Now my children are both in public high schools. Although our school district has some serious problems, I am comfortable that my children will receive a solid educational foundation that will equip them for life after high school. It certainly helps that my son attends one of the nation's best high schools, according to some rankings, while my daughter attends a good, though fairly average high school. But the quality of the academics is not the primary reason I am glad my children are in public school. In public school they learn to interact with people from a wide variety of backgrounds. Our school district is, as they say, majority-minority, which means that more than 50% of the student population are not white. Every day at school my children are reminded that they live in a country that is growing increasingly diverse, one in which people who look like them will need to learn to work alongside people who don't look like them. My daughter's school is less so than my son's, but even though the socio-economic and ethnic diversity is not as great as we might wish, she still encounters a wide variety of worldviews. Neither of my children spend their school days in a Christian worldview bubble. And that's a good thing, because they are not going to live in a world where the majority of people accept an evangelical Christian worldview, or even a Judeo-Christian one. They must learn to interact with a broader world and they must choose what they believe and why and they might as well begin in high school. We can't keep them in a sheltered environment forever.
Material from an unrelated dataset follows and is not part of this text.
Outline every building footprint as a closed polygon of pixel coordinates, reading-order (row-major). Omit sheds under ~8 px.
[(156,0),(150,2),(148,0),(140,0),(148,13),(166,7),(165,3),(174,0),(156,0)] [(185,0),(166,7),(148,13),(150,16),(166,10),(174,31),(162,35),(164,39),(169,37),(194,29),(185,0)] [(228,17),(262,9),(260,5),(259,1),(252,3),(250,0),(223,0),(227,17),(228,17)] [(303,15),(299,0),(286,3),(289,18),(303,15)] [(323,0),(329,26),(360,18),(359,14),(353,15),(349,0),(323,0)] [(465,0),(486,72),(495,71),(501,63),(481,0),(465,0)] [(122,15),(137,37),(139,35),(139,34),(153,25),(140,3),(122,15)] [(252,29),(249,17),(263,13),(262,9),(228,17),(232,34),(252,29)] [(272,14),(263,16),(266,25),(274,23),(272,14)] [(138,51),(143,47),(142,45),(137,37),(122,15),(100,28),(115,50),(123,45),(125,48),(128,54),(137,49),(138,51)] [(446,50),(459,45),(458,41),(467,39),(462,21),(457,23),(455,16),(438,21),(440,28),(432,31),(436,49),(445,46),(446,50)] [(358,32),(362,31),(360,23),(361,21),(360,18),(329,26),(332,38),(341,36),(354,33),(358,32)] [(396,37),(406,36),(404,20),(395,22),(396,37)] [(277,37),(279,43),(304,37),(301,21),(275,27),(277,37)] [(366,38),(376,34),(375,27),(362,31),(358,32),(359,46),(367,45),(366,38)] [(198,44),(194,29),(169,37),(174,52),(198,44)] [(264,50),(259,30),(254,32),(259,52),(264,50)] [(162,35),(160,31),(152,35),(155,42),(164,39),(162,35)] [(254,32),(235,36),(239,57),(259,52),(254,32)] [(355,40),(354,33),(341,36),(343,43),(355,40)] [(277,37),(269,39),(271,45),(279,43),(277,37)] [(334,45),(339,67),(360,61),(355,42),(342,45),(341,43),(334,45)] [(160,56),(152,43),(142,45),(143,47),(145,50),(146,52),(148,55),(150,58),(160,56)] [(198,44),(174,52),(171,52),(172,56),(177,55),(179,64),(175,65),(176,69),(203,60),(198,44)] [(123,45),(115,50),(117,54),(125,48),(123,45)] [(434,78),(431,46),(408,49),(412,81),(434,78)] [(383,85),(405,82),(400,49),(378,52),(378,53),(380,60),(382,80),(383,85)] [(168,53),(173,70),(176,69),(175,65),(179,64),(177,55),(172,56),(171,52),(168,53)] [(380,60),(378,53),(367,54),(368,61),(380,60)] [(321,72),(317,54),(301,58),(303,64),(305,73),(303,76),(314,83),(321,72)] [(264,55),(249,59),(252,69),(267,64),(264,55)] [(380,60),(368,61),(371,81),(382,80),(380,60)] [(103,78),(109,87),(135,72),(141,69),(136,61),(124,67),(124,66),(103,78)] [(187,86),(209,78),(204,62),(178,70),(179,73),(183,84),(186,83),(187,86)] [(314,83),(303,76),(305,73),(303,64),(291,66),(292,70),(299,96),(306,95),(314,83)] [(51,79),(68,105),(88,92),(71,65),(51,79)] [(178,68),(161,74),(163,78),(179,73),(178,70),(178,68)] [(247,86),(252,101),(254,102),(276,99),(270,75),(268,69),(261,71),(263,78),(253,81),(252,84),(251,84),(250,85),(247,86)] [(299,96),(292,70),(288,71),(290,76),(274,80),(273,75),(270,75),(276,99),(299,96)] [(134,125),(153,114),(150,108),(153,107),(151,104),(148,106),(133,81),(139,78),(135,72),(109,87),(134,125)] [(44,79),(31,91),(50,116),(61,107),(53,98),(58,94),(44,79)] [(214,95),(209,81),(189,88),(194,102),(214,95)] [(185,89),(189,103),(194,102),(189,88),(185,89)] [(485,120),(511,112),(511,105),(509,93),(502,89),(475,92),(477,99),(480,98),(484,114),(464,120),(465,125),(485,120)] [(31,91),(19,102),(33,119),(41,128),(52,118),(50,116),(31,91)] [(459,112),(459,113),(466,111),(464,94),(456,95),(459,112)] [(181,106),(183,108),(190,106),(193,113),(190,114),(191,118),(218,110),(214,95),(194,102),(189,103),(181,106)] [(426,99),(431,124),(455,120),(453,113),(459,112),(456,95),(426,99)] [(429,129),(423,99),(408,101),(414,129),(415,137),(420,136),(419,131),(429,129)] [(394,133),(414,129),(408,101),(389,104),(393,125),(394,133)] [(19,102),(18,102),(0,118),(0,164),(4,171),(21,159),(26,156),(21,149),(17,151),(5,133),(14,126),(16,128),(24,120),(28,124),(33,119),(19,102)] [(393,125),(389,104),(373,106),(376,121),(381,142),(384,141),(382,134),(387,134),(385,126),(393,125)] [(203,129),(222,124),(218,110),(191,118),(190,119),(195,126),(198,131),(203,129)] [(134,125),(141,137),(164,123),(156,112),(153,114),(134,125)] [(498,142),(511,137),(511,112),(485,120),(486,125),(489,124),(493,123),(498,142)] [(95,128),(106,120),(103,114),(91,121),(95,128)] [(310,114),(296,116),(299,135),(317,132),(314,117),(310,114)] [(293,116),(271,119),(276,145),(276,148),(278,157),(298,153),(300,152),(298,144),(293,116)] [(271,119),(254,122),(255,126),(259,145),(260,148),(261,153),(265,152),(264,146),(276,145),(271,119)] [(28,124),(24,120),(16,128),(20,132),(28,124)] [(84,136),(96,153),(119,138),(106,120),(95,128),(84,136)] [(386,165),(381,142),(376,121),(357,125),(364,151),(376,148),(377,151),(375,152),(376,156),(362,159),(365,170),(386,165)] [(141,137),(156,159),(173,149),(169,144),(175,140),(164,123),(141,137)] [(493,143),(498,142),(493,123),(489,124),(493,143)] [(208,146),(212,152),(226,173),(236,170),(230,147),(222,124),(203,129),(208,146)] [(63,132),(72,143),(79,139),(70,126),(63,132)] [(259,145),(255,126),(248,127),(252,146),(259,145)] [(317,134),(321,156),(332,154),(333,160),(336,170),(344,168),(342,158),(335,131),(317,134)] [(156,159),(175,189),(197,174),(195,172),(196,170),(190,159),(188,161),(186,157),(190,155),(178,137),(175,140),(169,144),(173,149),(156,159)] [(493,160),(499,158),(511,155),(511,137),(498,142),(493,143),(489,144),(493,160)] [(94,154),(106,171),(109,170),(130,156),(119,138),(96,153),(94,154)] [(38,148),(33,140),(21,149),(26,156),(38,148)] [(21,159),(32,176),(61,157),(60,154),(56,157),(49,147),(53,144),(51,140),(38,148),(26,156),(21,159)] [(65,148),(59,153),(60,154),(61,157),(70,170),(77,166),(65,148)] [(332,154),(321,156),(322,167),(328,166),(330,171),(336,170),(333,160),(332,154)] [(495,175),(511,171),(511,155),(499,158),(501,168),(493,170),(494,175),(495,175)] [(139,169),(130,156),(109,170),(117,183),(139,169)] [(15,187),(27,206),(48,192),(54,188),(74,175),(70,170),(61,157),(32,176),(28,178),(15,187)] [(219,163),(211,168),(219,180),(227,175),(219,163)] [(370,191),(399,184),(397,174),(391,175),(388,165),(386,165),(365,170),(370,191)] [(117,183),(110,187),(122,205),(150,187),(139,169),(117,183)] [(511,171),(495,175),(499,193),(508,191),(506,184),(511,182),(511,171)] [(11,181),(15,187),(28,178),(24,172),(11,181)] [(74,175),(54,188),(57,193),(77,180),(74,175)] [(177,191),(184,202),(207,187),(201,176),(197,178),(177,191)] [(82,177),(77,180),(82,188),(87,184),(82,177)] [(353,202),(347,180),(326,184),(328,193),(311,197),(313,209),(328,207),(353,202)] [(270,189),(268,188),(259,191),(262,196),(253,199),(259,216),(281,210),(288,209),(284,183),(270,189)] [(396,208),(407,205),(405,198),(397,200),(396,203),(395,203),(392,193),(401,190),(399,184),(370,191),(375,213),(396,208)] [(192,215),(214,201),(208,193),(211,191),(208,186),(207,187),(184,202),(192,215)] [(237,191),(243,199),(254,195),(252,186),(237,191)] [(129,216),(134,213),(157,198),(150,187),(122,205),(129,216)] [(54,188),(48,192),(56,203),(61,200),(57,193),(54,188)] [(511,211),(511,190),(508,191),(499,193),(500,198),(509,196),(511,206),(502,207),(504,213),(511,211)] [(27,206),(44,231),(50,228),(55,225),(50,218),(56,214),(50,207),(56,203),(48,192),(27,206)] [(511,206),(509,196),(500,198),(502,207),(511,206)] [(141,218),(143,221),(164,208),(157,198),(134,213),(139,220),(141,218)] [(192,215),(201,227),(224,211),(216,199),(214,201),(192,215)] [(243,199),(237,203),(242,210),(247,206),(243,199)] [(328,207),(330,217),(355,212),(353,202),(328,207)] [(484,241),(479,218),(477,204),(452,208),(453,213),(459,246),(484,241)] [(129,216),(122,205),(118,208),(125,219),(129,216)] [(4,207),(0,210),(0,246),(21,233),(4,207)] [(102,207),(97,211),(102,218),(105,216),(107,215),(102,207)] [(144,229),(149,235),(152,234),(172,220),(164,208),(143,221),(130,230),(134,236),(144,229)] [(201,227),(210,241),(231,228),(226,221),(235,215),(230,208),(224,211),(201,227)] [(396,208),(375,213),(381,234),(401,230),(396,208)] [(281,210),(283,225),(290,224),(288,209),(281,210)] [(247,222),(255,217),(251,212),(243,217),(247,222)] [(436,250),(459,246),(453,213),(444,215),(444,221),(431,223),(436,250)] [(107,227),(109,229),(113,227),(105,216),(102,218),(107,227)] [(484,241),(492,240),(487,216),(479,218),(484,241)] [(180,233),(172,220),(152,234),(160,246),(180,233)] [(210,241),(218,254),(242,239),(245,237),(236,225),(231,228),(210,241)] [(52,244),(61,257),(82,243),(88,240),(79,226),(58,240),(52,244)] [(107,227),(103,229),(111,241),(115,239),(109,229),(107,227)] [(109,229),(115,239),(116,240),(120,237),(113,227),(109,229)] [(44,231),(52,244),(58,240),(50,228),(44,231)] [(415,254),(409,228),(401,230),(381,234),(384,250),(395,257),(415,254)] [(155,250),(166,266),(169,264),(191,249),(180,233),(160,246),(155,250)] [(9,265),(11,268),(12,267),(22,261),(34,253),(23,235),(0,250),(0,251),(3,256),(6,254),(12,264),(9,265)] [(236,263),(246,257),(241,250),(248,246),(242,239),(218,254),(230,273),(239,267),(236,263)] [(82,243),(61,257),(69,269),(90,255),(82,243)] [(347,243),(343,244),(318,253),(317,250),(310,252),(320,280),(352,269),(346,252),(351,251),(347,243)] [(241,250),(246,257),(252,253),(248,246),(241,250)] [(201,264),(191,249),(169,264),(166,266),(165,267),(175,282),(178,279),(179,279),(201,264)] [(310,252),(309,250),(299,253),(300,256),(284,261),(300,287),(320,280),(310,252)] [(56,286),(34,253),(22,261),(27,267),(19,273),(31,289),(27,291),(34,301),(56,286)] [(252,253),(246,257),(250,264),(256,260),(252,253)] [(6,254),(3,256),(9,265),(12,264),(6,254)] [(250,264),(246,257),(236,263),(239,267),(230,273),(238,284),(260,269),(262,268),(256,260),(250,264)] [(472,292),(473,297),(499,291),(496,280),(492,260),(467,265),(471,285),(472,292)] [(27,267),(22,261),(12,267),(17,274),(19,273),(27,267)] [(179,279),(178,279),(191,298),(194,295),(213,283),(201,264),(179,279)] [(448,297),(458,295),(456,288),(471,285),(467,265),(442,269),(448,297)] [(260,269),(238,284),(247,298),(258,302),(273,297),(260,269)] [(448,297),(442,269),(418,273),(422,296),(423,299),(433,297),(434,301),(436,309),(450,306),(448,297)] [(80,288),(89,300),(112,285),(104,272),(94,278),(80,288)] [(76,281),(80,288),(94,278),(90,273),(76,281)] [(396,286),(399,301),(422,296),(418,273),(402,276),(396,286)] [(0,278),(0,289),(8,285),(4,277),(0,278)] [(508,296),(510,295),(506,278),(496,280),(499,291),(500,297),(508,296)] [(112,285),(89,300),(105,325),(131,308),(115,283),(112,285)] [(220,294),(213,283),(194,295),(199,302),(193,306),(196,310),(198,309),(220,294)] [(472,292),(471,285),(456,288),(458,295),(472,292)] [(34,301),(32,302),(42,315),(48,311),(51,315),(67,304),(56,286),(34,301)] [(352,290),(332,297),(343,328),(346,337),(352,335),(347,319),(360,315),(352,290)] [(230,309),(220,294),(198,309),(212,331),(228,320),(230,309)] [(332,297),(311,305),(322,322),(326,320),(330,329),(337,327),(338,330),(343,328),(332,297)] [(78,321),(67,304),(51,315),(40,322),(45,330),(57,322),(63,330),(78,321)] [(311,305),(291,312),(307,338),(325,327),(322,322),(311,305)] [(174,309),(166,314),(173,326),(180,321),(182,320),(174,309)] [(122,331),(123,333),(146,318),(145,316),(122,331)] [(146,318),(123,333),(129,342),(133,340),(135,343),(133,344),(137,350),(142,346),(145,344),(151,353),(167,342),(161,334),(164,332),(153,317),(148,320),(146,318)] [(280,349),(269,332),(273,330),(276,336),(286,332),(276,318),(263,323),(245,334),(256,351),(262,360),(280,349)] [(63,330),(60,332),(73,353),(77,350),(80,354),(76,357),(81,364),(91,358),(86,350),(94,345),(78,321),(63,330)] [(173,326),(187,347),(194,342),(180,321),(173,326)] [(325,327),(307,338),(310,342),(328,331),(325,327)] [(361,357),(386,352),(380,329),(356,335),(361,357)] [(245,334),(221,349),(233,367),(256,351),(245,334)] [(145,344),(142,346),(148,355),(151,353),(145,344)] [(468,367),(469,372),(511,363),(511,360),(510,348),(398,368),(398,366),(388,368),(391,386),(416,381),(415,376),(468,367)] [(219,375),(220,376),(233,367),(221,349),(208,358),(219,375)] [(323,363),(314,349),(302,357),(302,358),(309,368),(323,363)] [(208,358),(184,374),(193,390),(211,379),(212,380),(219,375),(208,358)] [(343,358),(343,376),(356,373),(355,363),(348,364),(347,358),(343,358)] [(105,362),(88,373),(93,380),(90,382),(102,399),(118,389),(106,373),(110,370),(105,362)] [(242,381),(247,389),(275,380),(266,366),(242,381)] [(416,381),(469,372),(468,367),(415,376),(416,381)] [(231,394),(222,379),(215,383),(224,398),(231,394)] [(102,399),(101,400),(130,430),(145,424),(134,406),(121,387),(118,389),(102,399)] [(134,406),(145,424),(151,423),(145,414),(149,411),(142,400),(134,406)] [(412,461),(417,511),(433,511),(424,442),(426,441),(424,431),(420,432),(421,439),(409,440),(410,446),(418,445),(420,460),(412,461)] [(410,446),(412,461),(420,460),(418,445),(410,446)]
I want my children to be comfortable with the reality that people around them look and think differently than they do. I don't want them to view people as threats simply because they are different in some way. I want them to accept the wonderful diversity that is the United States. I want them to be comfortable with having a black, Hispanic, Asian or female president, and with having co-workers from all these and other backgrounds, because that's the future of this country. I don't want my children to think that white men should be the natural leaders or control the levers of power and influence, at least not simply by virtue of being white men. The world is changing. Our country is changing. By studying in public high schools, my children are learning to deal with that changing world better, I think than they would in a more homogeneous environment.

I could list other reasons that I affirm public education, both for my children and for society as a whole, but this to me is one of the key reasons we need to have public education. Rather than fleeing from public schools, rather than tearing them down either actively or passively, we need to recommit to supporting and developing them. As Christians we should do this not less, but more. Ultimately I recognize, as I said earlier, that each family must make their decision for their own reasons, but I would strongly encourage us to give serious thought to supporting public education. We want our children to be prepared to engage with a diverse world and public schools can help us do that well.